# Given instruction
Arrange every line of the items below into a Markdown table with the columns "Row" and "Line," numbering the rows and skipping blank lines. Leave the pictures out of your answer.

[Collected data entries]
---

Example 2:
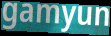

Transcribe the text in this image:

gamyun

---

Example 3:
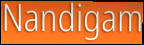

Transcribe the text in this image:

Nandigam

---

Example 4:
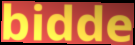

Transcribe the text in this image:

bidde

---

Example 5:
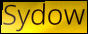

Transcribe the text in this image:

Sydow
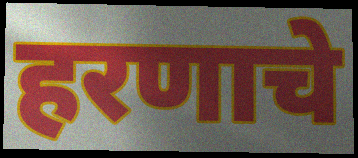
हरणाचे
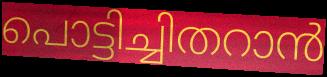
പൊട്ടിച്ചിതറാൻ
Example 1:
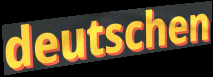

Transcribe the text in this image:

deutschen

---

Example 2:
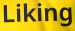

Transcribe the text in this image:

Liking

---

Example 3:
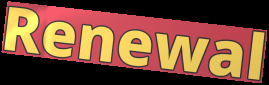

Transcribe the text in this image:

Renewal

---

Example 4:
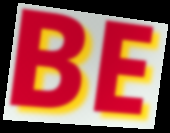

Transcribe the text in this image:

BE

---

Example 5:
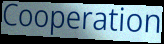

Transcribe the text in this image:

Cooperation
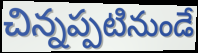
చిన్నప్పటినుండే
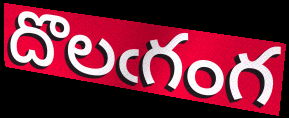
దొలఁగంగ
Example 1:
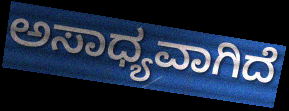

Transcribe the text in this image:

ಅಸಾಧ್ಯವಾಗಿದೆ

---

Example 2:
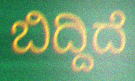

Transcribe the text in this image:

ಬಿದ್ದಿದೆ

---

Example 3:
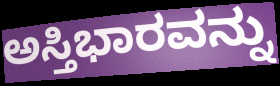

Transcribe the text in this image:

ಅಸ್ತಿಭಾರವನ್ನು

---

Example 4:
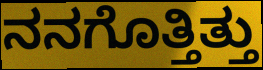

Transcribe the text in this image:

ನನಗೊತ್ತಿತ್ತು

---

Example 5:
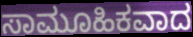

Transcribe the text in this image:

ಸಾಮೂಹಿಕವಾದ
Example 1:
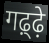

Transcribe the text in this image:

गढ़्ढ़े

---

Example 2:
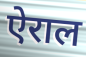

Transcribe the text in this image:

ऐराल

# Worked solution
| Row | Line |
|---|---|
| 1 | --- |
| 2 | Example 2: |
| 3 | Transcribe the text in this image: |
| 4 | gamyun |
| 5 | --- |
| 6 | Example 3: |
| 7 | Transcribe the text in this image: |
| 8 | Nandigam |
| 9 | --- |
| 10 | Example 4: |
| 11 | Transcribe the text in this image: |
| 12 | bidde |
| 13 | --- |
| 14 | Example 5: |
| 15 | Transcribe the text in this image: |
| 16 | Sydow |
| 17 | हरणाचे |
| 18 | പൊട്ടിച്ചിതറാൻ |
| 19 | Example 1: |
| 20 | Transcribe the text in this image: |
| 21 | deutschen |
| 22 | --- |
| 23 | Example 2: |
| 24 | Transcribe the text in this image: |
| 25 | Liking |
| 26 | --- |
| 27 | Example 3: |
| 28 | Transcribe the text in this image: |
| 29 | Renewal |
| 30 | --- |
| 31 | Example 4: |
| 32 | Transcribe the text in this image: |
| 33 | BE |
| 34 | --- |
| 35 | Example 5: |
| 36 | Transcribe the text in this image: |
| 37 | Cooperation |
| 38 | చిన్నప్పటినుండే |
| 39 | దొలఁగంగ |
| 40 | Example 1: |
| 41 | Transcribe the text in this image: |
| 42 | ಅಸಾಧ್ಯವಾಗಿದೆ |
| 43 | --- |
| 44 | Example 2: |
| 45 | Transcribe the text in this image: |
| 46 | ಬಿದ್ದಿದೆ |
| 47 | --- |
| 48 | Example 3: |
| 49 | Transcribe the text in this image: |
| 50 | ಅಸ್ತಿಭಾರವನ್ನು |
| 51 | --- |
| 52 | Example 4: |
| 53 | Transcribe the text in this image: |
| 54 | ನನಗೊತ್ತಿತ್ತು |
| 55 | --- |
| 56 | Example 5: |
| 57 | Transcribe the text in this image: |
| 58 | ಸಾಮೂಹಿಕವಾದ |
| 59 | Example 1: |
| 60 | Transcribe the text in this image: |
| 61 | गढ़्ढ़े |
| 62 | --- |
| 63 | Example 2: |
| 64 | Transcribe the text in this image: |
| 65 | ऐराल |